What big events do you have planned? I understand that your president George Exxon Bush and his Laura are going to give their daughter, who was recently married, a winter home in Jackson Hole, Wyo. as one of her Christmas gifts. I'm sure that even if your home is in foreclosure and your 401k is dropping in value like the bombs on Baghdad you're happy that at least the Bush family is financially better off than they were eight years ago. My significant other and I are leaving on a 31-day cruise during Christmas that was paid for from profits when our euros kicked your dollar's butt. We're hoping for a 107-day world cruise next year.
Bushie dear, I know you're confused about the bailout, but don't spend all your time worrying about Wall Street and your bank. We still have Mr. Bush's wars to fight. Plus, we have to deal with Iran and North Korea getting nuclear weapons. Oh, and what do you think about Russia moving jet fighters, bombers and warships into the Venezuela area? I think it's only fair since George put U.S. missiles in Poland. But then, being a two-faced, mass murdering, self-serving hypocrite, you don't know the meaning of the word fair.
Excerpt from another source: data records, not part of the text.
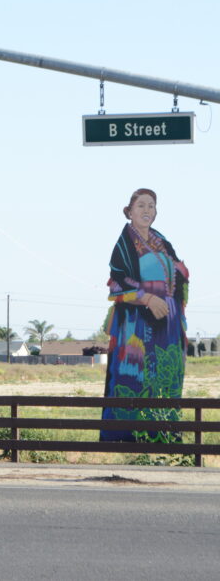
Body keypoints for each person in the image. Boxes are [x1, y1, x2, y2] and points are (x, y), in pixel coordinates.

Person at [101, 188, 189, 442]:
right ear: (129, 211)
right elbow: (117, 285)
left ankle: (165, 436)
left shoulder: (161, 241)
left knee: (166, 375)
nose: (147, 210)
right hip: (136, 326)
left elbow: (179, 273)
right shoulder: (124, 245)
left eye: (151, 205)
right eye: (141, 205)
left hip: (168, 324)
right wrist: (147, 298)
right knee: (136, 377)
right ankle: (128, 439)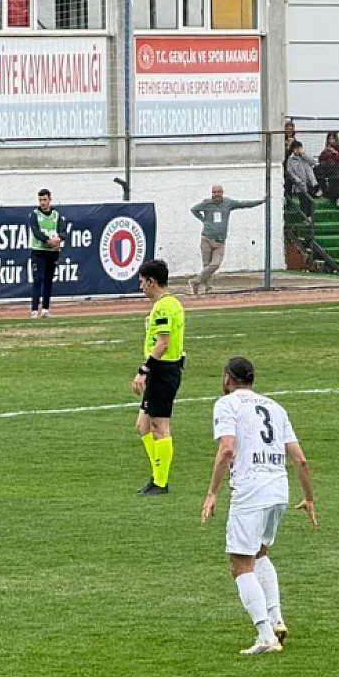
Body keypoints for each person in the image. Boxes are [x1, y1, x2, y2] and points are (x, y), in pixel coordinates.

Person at [202, 356, 317, 656]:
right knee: (260, 553)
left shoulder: (226, 405)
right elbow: (300, 458)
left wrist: (212, 493)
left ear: (228, 378)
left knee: (240, 564)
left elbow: (227, 449)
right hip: (279, 490)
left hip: (250, 491)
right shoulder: (275, 407)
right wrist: (309, 498)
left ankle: (266, 636)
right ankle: (277, 620)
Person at [132, 259, 186, 495]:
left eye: (142, 282)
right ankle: (157, 475)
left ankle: (161, 483)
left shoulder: (164, 307)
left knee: (159, 426)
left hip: (163, 370)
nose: (141, 286)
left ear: (152, 282)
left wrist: (144, 370)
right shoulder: (172, 303)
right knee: (142, 426)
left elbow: (163, 343)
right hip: (163, 369)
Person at [188, 185, 266, 296]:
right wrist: (203, 219)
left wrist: (260, 201)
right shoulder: (206, 203)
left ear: (222, 192)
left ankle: (196, 281)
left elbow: (243, 204)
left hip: (220, 241)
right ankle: (208, 288)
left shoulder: (228, 203)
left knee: (215, 264)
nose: (216, 194)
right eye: (214, 192)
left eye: (218, 192)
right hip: (206, 238)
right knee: (206, 265)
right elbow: (194, 209)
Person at [28, 189, 62, 319]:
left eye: (45, 200)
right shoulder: (34, 215)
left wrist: (58, 240)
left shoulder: (56, 215)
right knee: (38, 280)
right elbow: (36, 231)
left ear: (50, 200)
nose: (42, 202)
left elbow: (63, 231)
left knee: (48, 281)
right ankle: (34, 310)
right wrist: (49, 240)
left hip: (52, 253)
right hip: (39, 251)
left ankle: (46, 310)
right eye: (40, 200)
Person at [284, 141, 318, 222]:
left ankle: (310, 217)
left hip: (310, 182)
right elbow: (290, 172)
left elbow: (314, 162)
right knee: (303, 202)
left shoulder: (305, 157)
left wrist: (304, 155)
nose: (298, 150)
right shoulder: (291, 160)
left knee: (310, 201)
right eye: (296, 148)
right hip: (300, 185)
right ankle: (304, 218)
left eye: (299, 148)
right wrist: (298, 181)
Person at [315, 132, 339, 204]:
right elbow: (320, 159)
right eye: (329, 139)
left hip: (337, 168)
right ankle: (321, 188)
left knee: (333, 167)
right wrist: (324, 152)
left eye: (332, 138)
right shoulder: (326, 149)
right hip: (327, 168)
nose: (331, 140)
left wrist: (334, 152)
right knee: (318, 168)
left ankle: (338, 198)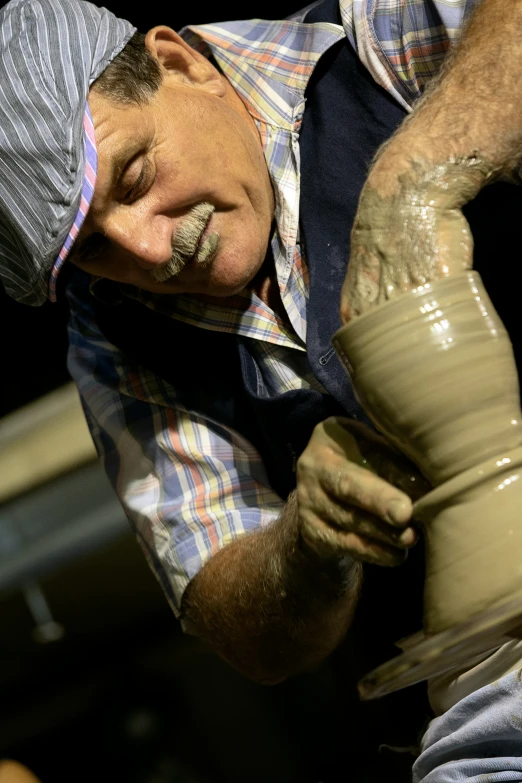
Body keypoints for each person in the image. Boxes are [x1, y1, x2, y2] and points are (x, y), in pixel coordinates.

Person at [1, 0, 522, 778]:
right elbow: (243, 627)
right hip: (491, 681)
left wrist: (421, 168)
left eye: (136, 174)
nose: (149, 247)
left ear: (180, 64)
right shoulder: (115, 338)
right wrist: (304, 546)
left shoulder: (369, 47)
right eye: (93, 253)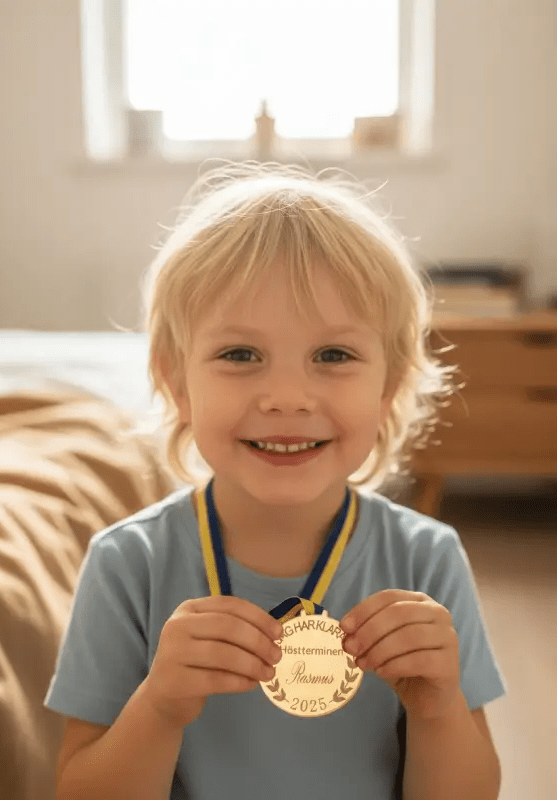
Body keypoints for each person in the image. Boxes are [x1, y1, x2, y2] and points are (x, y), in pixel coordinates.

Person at [44, 161, 507, 799]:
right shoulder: (129, 564)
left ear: (389, 386)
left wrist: (438, 707)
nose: (287, 396)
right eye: (240, 355)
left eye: (333, 355)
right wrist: (159, 707)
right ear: (178, 382)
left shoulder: (426, 559)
Hopefully, John McCain and dumber-than-dirt Sarah Palin will win the election so we can stay in Iraq for a hundred years. I like Iraq and think we should make the Iraqis super rich as we have the Saudis. Still, in my opinion, that's being pretty optimistic since the United States might be part of Red China in ten years. That is if global warming hasn't done us in. Oops! I forgot that Bush told you global warming is not man made and not to worry about it. Besides, Sarah told some cheering idiots in Ohio yesterday that she and John would see to it that we use "CLEAN" coal. I've mined coal in Pikeville, Kentucky. We never found any clean coal. I guess all the clean coal is in Alaska. Have a nice day, Bushie, and if you even need help like change for a dime or the correct time, just call on me. I'm your brother in Christ, and God knows that Osama and I'd like nothing better than to send you and your family to Him in a shoebox.